Data excerpts
■ ■ ■

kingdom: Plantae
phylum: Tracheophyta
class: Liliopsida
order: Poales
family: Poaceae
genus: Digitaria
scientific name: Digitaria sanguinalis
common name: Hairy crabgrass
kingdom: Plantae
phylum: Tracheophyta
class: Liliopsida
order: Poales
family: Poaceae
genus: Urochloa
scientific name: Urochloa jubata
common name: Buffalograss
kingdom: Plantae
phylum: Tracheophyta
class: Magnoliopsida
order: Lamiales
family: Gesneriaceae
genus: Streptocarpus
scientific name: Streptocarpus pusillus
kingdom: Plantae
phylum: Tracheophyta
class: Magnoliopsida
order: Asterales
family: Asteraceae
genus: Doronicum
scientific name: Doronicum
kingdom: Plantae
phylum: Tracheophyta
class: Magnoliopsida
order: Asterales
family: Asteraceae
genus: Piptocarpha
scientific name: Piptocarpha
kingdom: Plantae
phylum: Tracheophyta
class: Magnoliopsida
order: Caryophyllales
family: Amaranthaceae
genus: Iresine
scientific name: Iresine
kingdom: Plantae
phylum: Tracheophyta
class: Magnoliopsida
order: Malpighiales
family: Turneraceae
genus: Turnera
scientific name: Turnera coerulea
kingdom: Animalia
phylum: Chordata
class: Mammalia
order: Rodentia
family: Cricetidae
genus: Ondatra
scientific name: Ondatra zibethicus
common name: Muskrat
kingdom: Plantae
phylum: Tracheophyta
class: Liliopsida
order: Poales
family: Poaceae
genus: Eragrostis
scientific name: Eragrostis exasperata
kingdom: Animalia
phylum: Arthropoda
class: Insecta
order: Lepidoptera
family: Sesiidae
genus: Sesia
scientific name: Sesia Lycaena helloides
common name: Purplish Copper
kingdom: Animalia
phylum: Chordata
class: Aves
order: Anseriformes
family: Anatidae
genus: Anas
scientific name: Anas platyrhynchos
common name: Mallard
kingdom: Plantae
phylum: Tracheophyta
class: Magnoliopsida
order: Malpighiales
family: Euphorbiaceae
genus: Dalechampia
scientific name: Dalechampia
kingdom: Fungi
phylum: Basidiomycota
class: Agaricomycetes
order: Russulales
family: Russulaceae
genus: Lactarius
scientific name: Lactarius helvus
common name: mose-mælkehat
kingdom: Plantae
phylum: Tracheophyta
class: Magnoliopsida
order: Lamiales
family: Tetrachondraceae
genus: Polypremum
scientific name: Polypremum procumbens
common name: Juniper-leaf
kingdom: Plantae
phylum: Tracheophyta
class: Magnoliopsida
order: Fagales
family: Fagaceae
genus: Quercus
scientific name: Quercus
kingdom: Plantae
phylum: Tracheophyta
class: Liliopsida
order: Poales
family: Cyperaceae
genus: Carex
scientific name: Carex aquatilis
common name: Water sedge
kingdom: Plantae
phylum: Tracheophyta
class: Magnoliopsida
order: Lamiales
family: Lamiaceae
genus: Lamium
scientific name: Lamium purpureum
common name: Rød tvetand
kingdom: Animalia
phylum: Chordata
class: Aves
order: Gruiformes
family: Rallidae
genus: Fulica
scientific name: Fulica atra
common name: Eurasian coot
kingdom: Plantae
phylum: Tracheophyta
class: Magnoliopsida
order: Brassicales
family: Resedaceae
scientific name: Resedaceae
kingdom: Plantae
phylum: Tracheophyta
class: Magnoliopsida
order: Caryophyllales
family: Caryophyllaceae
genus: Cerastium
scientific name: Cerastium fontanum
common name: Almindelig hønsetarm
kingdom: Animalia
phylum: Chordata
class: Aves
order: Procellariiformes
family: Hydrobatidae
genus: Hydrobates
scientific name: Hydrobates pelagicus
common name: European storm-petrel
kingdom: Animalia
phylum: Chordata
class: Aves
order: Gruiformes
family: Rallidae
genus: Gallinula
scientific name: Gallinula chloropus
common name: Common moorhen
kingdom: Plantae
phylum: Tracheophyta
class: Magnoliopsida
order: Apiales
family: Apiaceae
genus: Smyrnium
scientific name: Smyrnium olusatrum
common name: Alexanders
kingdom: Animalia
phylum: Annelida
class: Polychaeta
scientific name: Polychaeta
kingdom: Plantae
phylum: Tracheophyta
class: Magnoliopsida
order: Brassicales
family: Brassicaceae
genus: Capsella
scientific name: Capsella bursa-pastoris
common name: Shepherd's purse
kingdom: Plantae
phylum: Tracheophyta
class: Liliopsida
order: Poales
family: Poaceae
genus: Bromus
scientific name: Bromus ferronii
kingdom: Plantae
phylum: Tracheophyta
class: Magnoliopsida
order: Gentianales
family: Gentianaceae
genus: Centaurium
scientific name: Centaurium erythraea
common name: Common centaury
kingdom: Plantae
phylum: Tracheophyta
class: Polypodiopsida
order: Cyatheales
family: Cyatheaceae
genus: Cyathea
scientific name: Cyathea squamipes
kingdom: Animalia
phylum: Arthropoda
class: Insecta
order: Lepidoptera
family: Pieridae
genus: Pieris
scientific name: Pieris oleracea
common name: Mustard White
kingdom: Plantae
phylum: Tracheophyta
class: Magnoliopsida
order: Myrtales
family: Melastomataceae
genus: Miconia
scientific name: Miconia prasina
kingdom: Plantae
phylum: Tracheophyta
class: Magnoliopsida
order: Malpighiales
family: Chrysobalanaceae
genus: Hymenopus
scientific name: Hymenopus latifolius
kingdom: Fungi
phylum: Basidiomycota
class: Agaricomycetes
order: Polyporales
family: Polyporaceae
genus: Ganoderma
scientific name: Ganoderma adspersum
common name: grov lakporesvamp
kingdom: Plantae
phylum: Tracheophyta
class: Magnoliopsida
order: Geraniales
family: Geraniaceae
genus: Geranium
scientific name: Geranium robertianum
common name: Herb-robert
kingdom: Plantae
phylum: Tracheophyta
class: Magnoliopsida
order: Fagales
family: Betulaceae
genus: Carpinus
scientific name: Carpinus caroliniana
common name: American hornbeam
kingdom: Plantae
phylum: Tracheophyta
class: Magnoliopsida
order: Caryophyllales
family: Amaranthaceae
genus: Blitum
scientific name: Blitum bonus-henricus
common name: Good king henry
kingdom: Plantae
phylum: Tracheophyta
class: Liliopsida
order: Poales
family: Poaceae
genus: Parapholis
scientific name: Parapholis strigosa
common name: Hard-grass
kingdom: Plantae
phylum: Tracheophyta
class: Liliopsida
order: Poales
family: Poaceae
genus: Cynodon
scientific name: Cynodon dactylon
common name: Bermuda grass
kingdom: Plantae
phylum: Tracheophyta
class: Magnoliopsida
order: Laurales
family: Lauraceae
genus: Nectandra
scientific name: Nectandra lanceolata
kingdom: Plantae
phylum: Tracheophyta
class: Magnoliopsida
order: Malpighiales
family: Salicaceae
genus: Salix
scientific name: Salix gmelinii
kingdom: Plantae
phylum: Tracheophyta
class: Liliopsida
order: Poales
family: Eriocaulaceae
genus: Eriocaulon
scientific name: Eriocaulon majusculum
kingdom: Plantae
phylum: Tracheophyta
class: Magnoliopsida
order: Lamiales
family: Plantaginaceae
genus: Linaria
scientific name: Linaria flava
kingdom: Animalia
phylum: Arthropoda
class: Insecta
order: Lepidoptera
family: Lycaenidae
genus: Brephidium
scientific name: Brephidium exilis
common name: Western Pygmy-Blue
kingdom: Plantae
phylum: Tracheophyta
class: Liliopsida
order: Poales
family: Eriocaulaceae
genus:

■ ■ ■

> _What the exercise asks_
Reproduce the data above, substituting "vernacular name" for every occurrence of "common name" and leaving all else unchanged.

> _Task response_
kingdom: Plantae
phylum: Tracheophyta
class: Liliopsida
order: Poales
family: Poaceae
genus: Digitaria
scientific name: Digitaria sanguinalis
vernacular name: Hairy crabgrass
kingdom: Plantae
phylum: Tracheophyta
class: Liliopsida
order: Poales
family: Poaceae
genus: Urochloa
scientific name: Urochloa jubata
vernacular name: Buffalograss
kingdom: Plantae
phylum: Tracheophyta
class: Magnoliopsida
order: Lamiales
family: Gesneriaceae
genus: Streptocarpus
scientific name: Streptocarpus pusillus
kingdom: Plantae
phylum: Tracheophyta
class: Magnoliopsida
order: Asterales
family: Asteraceae
genus: Doronicum
scientific name: Doronicum
kingdom: Plantae
phylum: Tracheophyta
class: Magnoliopsida
order: Asterales
family: Asteraceae
genus: Piptocarpha
scientific name: Piptocarpha
kingdom: Plantae
phylum: Tracheophyta
class: Magnoliopsida
order: Caryophyllales
family: Amaranthaceae
genus: Iresine
scientific name: Iresine
kingdom: Plantae
phylum: Tracheophyta
class: Magnoliopsida
order: Malpighiales
family: Turneraceae
genus: Turnera
scientific name: Turnera coerulea
kingdom: Animalia
phylum: Chordata
class: Mammalia
order: Rodentia
family: Cricetidae
genus: Ondatra
scientific name: Ondatra zibethicus
vernacular name: Muskrat
kingdom: Plantae
phylum: Tracheophyta
class: Liliopsida
order: Poales
family: Poaceae
genus: Eragrostis
scientific name: Eragrostis exasperata
kingdom: Animalia
phylum: Arthropoda
class: Insecta
order: Lepidoptera
family: Sesiidae
genus: Sesia
scientific name: Sesia Lycaena helloides
vernacular name: Purplish Copper
kingdom: Animalia
phylum: Chordata
class: Aves
order: Anseriformes
family: Anatidae
genus: Anas
scientific name: Anas platyrhynchos
vernacular name: Mallard
kingdom: Plantae
phylum: Tracheophyta
class: Magnoliopsida
order: Malpighiales
family: Euphorbiaceae
genus: Dalechampia
scientific name: Dalechampia
kingdom: Fungi
phylum: Basidiomycota
class: Agaricomycetes
order: Russulales
family: Russulaceae
genus: Lactarius
scientific name: Lactarius helvus
vernacular name: mose-mælkehat
kingdom: Plantae
phylum: Tracheophyta
class: Magnoliopsida
order: Lamiales
family: Tetrachondraceae
genus: Polypremum
scientific name: Polypremum procumbens
vernacular name: Juniper-leaf
kingdom: Plantae
phylum: Tracheophyta
class: Magnoliopsida
order: Fagales
family: Fagaceae
genus: Quercus
scientific name: Quercus
kingdom: Plantae
phylum: Tracheophyta
class: Liliopsida
order: Poales
family: Cyperaceae
genus: Carex
scientific name: Carex aquatilis
vernacular name: Water sedge
kingdom: Plantae
phylum: Tracheophyta
class: Magnoliopsida
order: Lamiales
family: Lamiaceae
genus: Lamium
scientific name: Lamium purpureum
vernacular name: Rød tvetand
kingdom: Animalia
phylum: Chordata
class: Aves
order: Gruiformes
family: Rallidae
genus: Fulica
scientific name: Fulica atra
vernacular name: Eurasian coot
kingdom: Plantae
phylum: Tracheophyta
class: Magnoliopsida
order: Brassicales
family: Resedaceae
scientific name: Resedaceae
kingdom: Plantae
phylum: Tracheophyta
class: Magnoliopsida
order: Caryophyllales
family: Caryophyllaceae
genus: Cerastium
scientific name: Cerastium fontanum
vernacular name: Almindelig hønsetarm
kingdom: Animalia
phylum: Chordata
class: Aves
order: Procellariiformes
family: Hydrobatidae
genus: Hydrobates
scientific name: Hydrobates pelagicus
vernacular name: European storm-petrel
kingdom: Animalia
phylum: Chordata
class: Aves
order: Gruiformes
family: Rallidae
genus: Gallinula
scientific name: Gallinula chloropus
vernacular name: Common moorhen
kingdom: Plantae
phylum: Tracheophyta
class: Magnoliopsida
order: Apiales
family: Apiaceae
genus: Smyrnium
scientific name: Smyrnium olusatrum
vernacular name: Alexanders
kingdom: Animalia
phylum: Annelida
class: Polychaeta
scientific name: Polychaeta
kingdom: Plantae
phylum: Tracheophyta
class: Magnoliopsida
order: Brassicales
family: Brassicaceae
genus: Capsella
scientific name: Capsella bursa-pastoris
vernacular name: Shepherd's purse
kingdom: Plantae
phylum: Tracheophyta
class: Liliopsida
order: Poales
family: Poaceae
genus: Bromus
scientific name: Bromus ferronii
kingdom: Plantae
phylum: Tracheophyta
class: Magnoliopsida
order: Gentianales
family: Gentianaceae
genus: Centaurium
scientific name: Centaurium erythraea
vernacular name: Common centaury
kingdom: Plantae
phylum: Tracheophyta
class: Polypodiopsida
order: Cyatheales
family: Cyatheaceae
genus: Cyathea
scientific name: Cyathea squamipes
kingdom: Animalia
phylum: Arthropoda
class: Insecta
order: Lepidoptera
family: Pieridae
genus: Pieris
scientific name: Pieris oleracea
vernacular name: Mustard White
kingdom: Plantae
phylum: Tracheophyta
class: Magnoliopsida
order: Myrtales
family: Melastomataceae
genus: Miconia
scientific name: Miconia prasina
kingdom: Plantae
phylum: Tracheophyta
class: Magnoliopsida
order: Malpighiales
family: Chrysobalanaceae
genus: Hymenopus
scientific name: Hymenopus latifolius
kingdom: Fungi
phylum: Basidiomycota
class: Agaricomycetes
order: Polyporales
family: Polyporaceae
genus: Ganoderma
scientific name: Ganoderma adspersum
vernacular name: grov lakporesvamp
kingdom: Plantae
phylum: Tracheophyta
class: Magnoliopsida
order: Geraniales
family: Geraniaceae
genus: Geranium
scientific name: Geranium robertianum
vernacular name: Herb-robert
kingdom: Plantae
phylum: Tracheophyta
class: Magnoliopsida
order: Fagales
family: Betulaceae
genus: Carpinus
scientific name: Carpinus caroliniana
vernacular name: American hornbeam
kingdom: Plantae
phylum: Tracheophyta
class: Magnoliopsida
order: Caryophyllales
family: Amaranthaceae
genus: Blitum
scientific name: Blitum bonus-henricus
vernacular name: Good king henry
kingdom: Plantae
phylum: Tracheophyta
class: Liliopsida
order: Poales
family: Poaceae
genus: Parapholis
scientific name: Parapholis strigosa
vernacular name: Hard-grass
kingdom: Plantae
phylum: Tracheophyta
class: Liliopsida
order: Poales
family: Poaceae
genus: Cynodon
scientific name: Cynodon dactylon
vernacular name: Bermuda grass
kingdom: Plantae
phylum: Tracheophyta
class: Magnoliopsida
order: Laurales
family: Lauraceae
genus: Nectandra
scientific name: Nectandra lanceolata
kingdom: Plantae
phylum: Tracheophyta
class: Magnoliopsida
order: Malpighiales
family: Salicaceae
genus: Salix
scientific name: Salix gmelinii
kingdom: Plantae
phylum: Tracheophyta
class: Liliopsida
order: Poales
family: Eriocaulaceae
genus: Eriocaulon
scientific name: Eriocaulon majusculum
kingdom: Plantae
phylum: Tracheophyta
class: Magnoliopsida
order: Lamiales
family: Plantaginaceae
genus: Linaria
scientific name: Linaria flava
kingdom: Animalia
phylum: Arthropoda
class: Insecta
order: Lepidoptera
family: Lycaenidae
genus: Brephidium
scientific name: Brephidium exilis
vernacular name: Western Pygmy-Blue
kingdom: Plantae
phylum: Tracheophyta
class: Liliopsida
order: Poales
family: Eriocaulaceae
genus:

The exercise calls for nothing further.